BSBM-08 ASTROCYTE PDGFRβ HYPERACTIVATION IN BREAST CANCER BRAIN METASTASIS

Abstract Advances in treating primary breast tumors and extracranial metastases have inadvertently led to a rise in brain metastases, which are severe and carry bleak prognostic outcomes. Thus, there is an urgent need to investigate the cellular and molecular drivers of metastatic central nervous system (CNS) tumors. The tumor microenvironment (TME) is critically important for metastasis, as metastatic cells must alter their new environment to survive and grow. Our laboratory's recent studies have pinpointed platelet-derived growth factor receptor beta (PDGFRβ) signaling as a critical pathway in promoting breast cancer-associated brain metastases (BCBM). Key findings from this published work involved data emanating from a genetically engineered mouse model (GEMM) with hyperactive PDGFRβ-D849V in the mesenchymal lineage driven by Fsp1-cre.

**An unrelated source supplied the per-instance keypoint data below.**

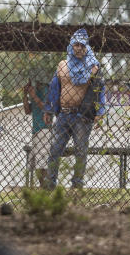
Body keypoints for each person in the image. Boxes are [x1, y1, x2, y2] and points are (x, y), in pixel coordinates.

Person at [43, 29, 105, 189]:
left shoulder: (93, 66)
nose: (79, 48)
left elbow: (100, 88)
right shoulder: (63, 65)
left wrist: (100, 112)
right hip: (63, 114)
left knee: (81, 152)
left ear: (87, 48)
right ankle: (50, 184)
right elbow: (53, 88)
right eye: (76, 44)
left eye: (82, 46)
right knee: (55, 150)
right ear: (71, 46)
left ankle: (77, 185)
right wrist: (48, 109)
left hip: (81, 116)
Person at [23, 73, 52, 187]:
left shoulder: (47, 89)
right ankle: (43, 186)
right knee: (37, 163)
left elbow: (46, 107)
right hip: (36, 130)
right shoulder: (35, 91)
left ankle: (45, 186)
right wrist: (25, 94)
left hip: (45, 130)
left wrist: (33, 95)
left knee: (42, 163)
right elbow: (27, 110)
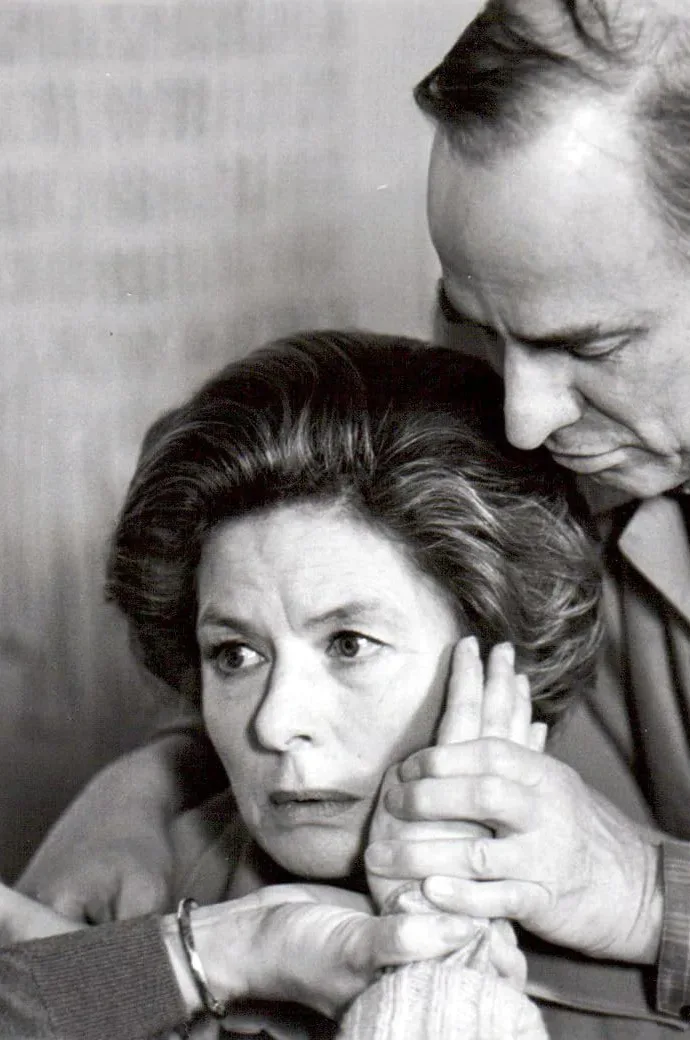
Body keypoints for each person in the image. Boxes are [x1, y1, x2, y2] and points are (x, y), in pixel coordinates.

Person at [21, 0, 690, 1032]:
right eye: (477, 327)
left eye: (588, 346)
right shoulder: (546, 402)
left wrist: (651, 895)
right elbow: (317, 561)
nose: (518, 415)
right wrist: (157, 788)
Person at [2, 331, 601, 1038]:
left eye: (349, 645)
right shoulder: (123, 907)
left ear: (502, 648)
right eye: (235, 655)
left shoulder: (619, 936)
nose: (275, 723)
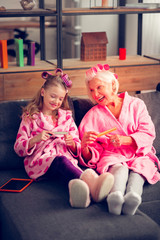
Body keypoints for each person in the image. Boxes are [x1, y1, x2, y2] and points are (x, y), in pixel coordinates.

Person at [14, 68, 114, 208]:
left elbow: (78, 145)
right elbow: (18, 148)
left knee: (66, 167)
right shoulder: (30, 117)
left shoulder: (66, 117)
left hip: (66, 162)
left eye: (60, 99)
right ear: (43, 92)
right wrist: (36, 139)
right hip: (40, 163)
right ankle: (93, 184)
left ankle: (82, 195)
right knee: (61, 160)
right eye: (53, 96)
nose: (56, 102)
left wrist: (72, 144)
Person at [78, 63, 160, 215]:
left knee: (140, 169)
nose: (95, 94)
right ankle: (115, 196)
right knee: (118, 168)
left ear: (113, 85)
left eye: (99, 87)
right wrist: (85, 147)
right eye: (91, 90)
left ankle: (132, 197)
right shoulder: (92, 115)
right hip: (112, 155)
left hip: (138, 152)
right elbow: (91, 155)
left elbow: (148, 132)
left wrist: (125, 140)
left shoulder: (136, 105)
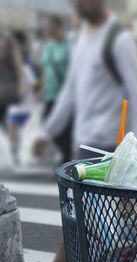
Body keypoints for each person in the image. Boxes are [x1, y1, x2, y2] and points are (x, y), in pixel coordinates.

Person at [33, 0, 137, 262]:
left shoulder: (119, 40)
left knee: (83, 231)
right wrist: (46, 132)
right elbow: (69, 93)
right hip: (85, 149)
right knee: (83, 230)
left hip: (110, 150)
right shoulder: (80, 39)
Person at [41, 15, 72, 163]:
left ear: (59, 27)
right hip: (50, 93)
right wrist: (41, 89)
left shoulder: (69, 44)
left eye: (50, 28)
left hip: (64, 95)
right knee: (47, 124)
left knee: (65, 131)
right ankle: (66, 154)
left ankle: (66, 159)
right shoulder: (47, 46)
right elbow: (45, 69)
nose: (48, 31)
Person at [6, 31, 37, 165]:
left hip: (25, 106)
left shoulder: (26, 68)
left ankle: (20, 152)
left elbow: (33, 83)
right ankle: (12, 151)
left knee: (23, 132)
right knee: (12, 127)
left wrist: (25, 90)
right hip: (14, 106)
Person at [0, 30, 25, 129]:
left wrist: (20, 86)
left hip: (6, 86)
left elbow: (19, 68)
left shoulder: (10, 44)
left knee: (5, 113)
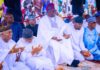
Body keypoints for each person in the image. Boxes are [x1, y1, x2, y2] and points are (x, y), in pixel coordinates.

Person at [37, 3, 81, 67]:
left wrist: (65, 34)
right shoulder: (43, 20)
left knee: (67, 41)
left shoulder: (58, 18)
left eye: (54, 10)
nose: (54, 12)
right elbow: (43, 33)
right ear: (48, 11)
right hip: (49, 39)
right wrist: (54, 38)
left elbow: (64, 27)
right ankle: (70, 61)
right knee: (56, 44)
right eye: (52, 11)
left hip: (59, 37)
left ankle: (69, 59)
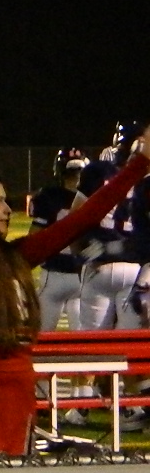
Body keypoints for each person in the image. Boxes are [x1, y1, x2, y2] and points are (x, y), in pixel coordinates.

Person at [0, 99, 149, 455]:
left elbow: (84, 217)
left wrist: (140, 164)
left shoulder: (17, 256)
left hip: (19, 392)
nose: (7, 209)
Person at [74, 124, 142, 332]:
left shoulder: (97, 171)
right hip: (135, 268)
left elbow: (74, 220)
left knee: (93, 342)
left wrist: (83, 255)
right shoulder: (145, 181)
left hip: (99, 264)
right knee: (130, 342)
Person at [28, 148, 90, 333]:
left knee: (40, 336)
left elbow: (34, 236)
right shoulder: (92, 195)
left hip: (55, 275)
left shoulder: (48, 196)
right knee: (83, 338)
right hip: (83, 276)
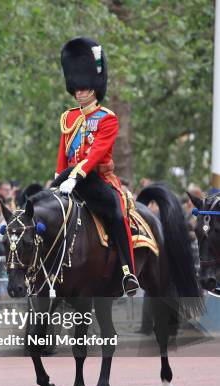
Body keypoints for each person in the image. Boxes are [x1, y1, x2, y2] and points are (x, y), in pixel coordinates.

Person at [52, 37, 139, 296]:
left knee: (115, 213)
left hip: (96, 179)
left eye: (83, 87)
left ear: (94, 87)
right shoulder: (68, 117)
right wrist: (58, 177)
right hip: (69, 177)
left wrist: (76, 175)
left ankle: (128, 272)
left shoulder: (107, 118)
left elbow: (97, 152)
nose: (79, 91)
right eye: (76, 87)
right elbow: (63, 150)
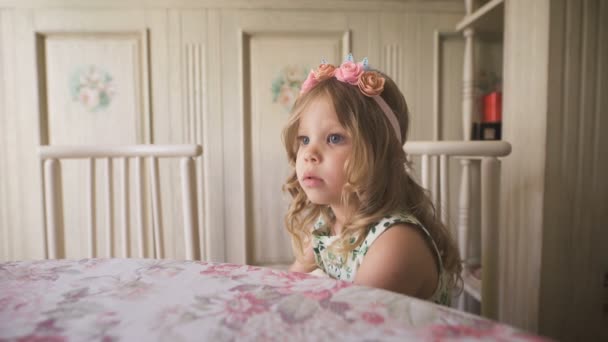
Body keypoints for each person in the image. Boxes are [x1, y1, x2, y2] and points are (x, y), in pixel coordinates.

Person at [281, 54, 461, 305]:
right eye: (304, 139)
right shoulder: (328, 225)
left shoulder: (394, 244)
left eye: (334, 138)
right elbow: (285, 289)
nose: (309, 154)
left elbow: (350, 325)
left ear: (380, 154)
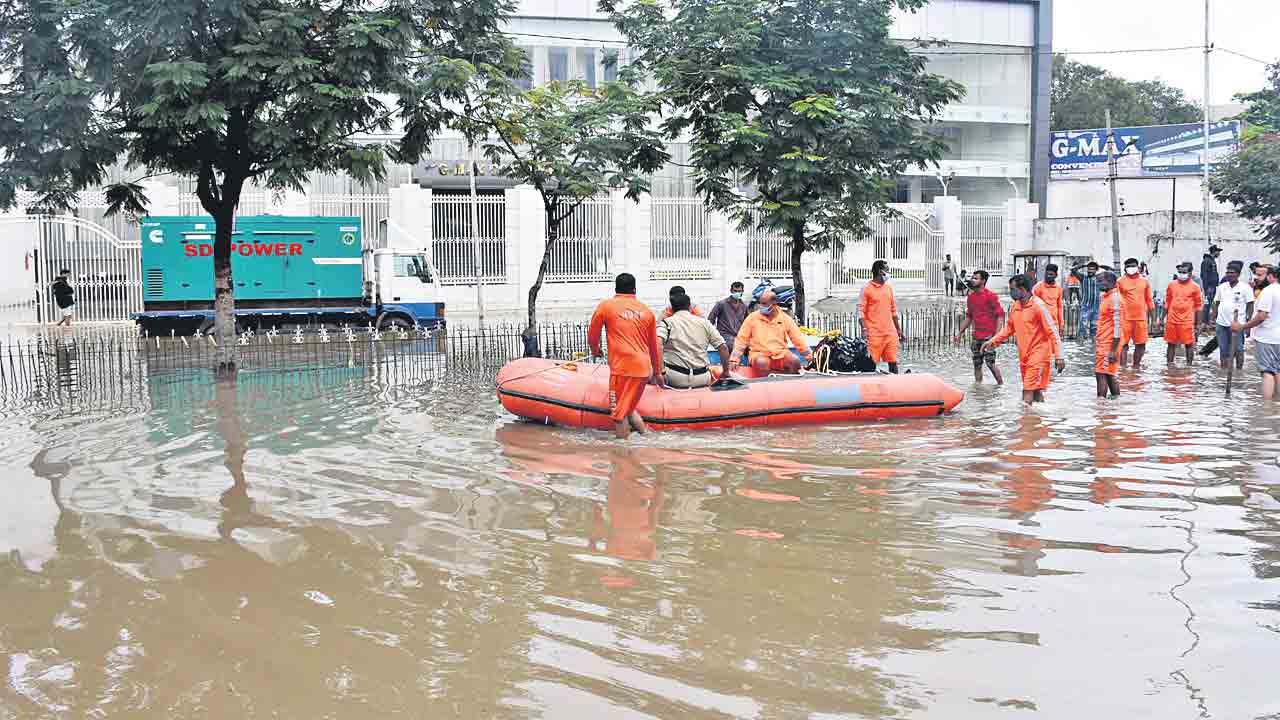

These mice exhibit increased BCBM when injected with murine mammary tumor cells secreting the ligand PDGFB, making them an effective model for studying BCBM. However, hyperactivity of PDGFRβ in these mice occurs in all mesenchymal cells. To investigate cell-specific PDGFRβ functions in the CNS, we analyzed publicly available single-cell RNA-seq data of the adult murine brain. This analysis identified astrocyte populations expressing both Pdgfrb and the Fsp1/S100A4 mesenchymal lineage marker. To probe the role of PDGFRβ in reactive astrocytes, we developed a Gfap-cre GEMM model crossed with our mutant PDGFRβ hyperactivation allele (Gfap-cre;Pdgfrb-D849V). These mice exhibit increased GFAP expression in the absence of tumor and decreased overall survival upon intracardiac injection of PDGFB secreting breast cancer cells. Furthermore, flow cytometry at day 10 post intracardiac injection indicates potential differences in the immune response of the brain TME compared to controls. Current work is focused on identifying specific transcriptomic changes in astrocyte populations due to both PDGFRβ hyperactivation as well as metastatic breast cancer colonization of the brain. Overall, this work aims to identify potential therapeutic targets to treat BCBM.